フリフリのドレスを持って美少女を追いかけ回すおっさn………ではなく首領が居た。











私達はそっと扉を閉めた。
これがそっ閉じってやつだね。
久々に無心になった気がする。


芥「げほっげほっ。」


心なしか龍之介の咳も悪化してるよ。
あぁー、扉の向こうでなんかバタバタしてる。
急いで片付けてるんだろうなぁ。


森「入り給え。」


物音が止み終わったかと思えば首領の威厳のある声が聞こえ部屋に入るように促される。


森「君達は何も見ていない。いいね?」

『えぇ。フリフリのドレスを持って幼女を追い掛け回す首領など見ていません。』

芥「僕も同じです。」


一体何度ネタにされてきたか分からない一連の流れを無事に終えると首領はこほんと咳払いをし、場を仕切り直す。


森「愛理君、初任務は如何だったかな?」

『………無様、でしたね。』

森「だろう?だからお願いしたんだ。」

『彼奴が寝返ろうが如何しようが結末は同じだったと云う訳ですか。』

森「結末は一つしか無かったのだよ。」


首領は最初からあの男が寝返るのを分かっていた。
其れでもギリギリまで利用しようとするのだから策士だ。
ポートマフィアは此の人ありきだと思い知らされる。


森「芥川君は彼女について如何思う?」

芥「敵に接触する事無く目的を達成する、故に精神系の異能力は矢張りマフィアには必要不可欠で或るかと。」


龍之介の私に対する————否、正確には私の異能力に対する評価を聞き首領は幾度か頷いた。


森「ふむ。では君は愛理君と組み給え。
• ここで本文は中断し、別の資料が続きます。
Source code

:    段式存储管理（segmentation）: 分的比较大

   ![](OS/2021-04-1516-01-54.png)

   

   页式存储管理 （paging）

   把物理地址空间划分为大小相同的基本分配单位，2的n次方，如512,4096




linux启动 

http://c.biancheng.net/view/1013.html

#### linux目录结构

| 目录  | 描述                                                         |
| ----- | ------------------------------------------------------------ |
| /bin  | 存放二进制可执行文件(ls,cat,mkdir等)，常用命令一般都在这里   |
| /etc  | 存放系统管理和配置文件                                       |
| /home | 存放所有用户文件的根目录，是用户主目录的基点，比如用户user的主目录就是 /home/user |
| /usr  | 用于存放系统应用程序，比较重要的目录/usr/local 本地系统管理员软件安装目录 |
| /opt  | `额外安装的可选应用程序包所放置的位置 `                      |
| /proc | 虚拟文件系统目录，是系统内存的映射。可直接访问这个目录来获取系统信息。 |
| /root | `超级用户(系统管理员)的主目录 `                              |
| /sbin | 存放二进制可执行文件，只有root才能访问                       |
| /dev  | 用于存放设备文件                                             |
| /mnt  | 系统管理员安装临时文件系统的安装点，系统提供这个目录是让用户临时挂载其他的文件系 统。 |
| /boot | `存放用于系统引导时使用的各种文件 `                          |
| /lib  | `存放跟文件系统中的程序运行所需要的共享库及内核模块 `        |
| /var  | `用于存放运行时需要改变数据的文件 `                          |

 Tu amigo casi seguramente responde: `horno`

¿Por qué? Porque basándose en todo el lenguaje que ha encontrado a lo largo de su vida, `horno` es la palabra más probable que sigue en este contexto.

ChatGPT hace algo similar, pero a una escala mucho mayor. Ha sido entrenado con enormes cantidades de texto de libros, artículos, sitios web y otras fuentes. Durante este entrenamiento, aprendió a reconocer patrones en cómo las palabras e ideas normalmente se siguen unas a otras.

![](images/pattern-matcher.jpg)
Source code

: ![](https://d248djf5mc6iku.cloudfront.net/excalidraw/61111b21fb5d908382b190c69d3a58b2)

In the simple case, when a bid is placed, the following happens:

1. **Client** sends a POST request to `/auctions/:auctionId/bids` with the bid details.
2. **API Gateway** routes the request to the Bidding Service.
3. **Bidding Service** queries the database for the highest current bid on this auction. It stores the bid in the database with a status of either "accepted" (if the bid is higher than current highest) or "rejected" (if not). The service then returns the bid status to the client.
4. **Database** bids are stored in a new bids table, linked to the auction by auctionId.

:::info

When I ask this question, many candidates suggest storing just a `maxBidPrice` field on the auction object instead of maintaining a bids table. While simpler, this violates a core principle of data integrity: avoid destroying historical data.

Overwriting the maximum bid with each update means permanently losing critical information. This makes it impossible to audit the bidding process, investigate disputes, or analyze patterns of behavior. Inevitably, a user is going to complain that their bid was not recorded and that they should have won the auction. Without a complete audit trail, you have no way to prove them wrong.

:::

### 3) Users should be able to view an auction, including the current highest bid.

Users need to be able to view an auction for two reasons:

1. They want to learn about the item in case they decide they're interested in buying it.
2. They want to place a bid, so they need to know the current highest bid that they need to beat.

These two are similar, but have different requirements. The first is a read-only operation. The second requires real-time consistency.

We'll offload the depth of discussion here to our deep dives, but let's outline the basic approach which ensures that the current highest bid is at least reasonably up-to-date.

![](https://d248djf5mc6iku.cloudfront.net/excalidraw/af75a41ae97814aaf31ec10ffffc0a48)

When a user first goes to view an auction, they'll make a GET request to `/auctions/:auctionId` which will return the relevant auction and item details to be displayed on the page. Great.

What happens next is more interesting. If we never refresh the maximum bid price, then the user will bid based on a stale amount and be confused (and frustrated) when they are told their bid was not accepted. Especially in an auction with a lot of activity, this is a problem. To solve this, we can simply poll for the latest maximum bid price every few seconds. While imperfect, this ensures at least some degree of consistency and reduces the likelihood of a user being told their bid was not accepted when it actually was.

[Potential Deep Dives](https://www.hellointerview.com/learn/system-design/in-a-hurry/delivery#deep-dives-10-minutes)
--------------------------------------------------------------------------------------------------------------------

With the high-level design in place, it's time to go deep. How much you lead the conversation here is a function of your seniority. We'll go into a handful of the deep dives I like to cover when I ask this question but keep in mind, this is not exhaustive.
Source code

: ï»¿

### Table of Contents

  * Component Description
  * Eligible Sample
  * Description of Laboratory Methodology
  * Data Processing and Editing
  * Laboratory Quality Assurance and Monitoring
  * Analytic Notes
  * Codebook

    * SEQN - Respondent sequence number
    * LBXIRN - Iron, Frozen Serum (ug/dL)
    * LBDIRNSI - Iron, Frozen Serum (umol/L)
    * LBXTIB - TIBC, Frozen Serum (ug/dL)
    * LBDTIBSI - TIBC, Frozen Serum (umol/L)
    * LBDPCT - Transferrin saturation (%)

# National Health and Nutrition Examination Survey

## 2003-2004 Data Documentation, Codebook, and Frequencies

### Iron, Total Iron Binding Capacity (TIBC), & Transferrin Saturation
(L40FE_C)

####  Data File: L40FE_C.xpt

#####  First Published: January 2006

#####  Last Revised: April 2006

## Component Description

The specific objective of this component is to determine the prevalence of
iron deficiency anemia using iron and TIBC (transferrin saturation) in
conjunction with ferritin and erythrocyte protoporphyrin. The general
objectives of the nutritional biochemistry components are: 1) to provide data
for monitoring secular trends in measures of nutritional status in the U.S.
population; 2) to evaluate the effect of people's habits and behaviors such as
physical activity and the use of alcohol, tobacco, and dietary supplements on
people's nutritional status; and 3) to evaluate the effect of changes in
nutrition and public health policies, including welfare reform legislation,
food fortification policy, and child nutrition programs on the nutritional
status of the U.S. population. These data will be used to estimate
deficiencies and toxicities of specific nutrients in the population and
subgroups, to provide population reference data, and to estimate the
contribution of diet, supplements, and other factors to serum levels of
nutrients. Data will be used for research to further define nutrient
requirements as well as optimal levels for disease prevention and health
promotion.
」

芥/貴「『…は?』」


あまりに唐突な申し出に二人とも素が出てしまう。
………真逆最初から組ませる心算だった?
龍之介に私と常に行動する様に命令したのは監視する為も或るけど相性を確かめる為?
それにしても急すぎる!


『あのぅ、私未だ入って一日目ですよ?其れに彼には樋口ちゃんが居るでしょう。』

森「問題無いよ。」


いや、大アリだわ。
ってか立場逆じゃない?
元敵の私がマフィアを心配してどうするの。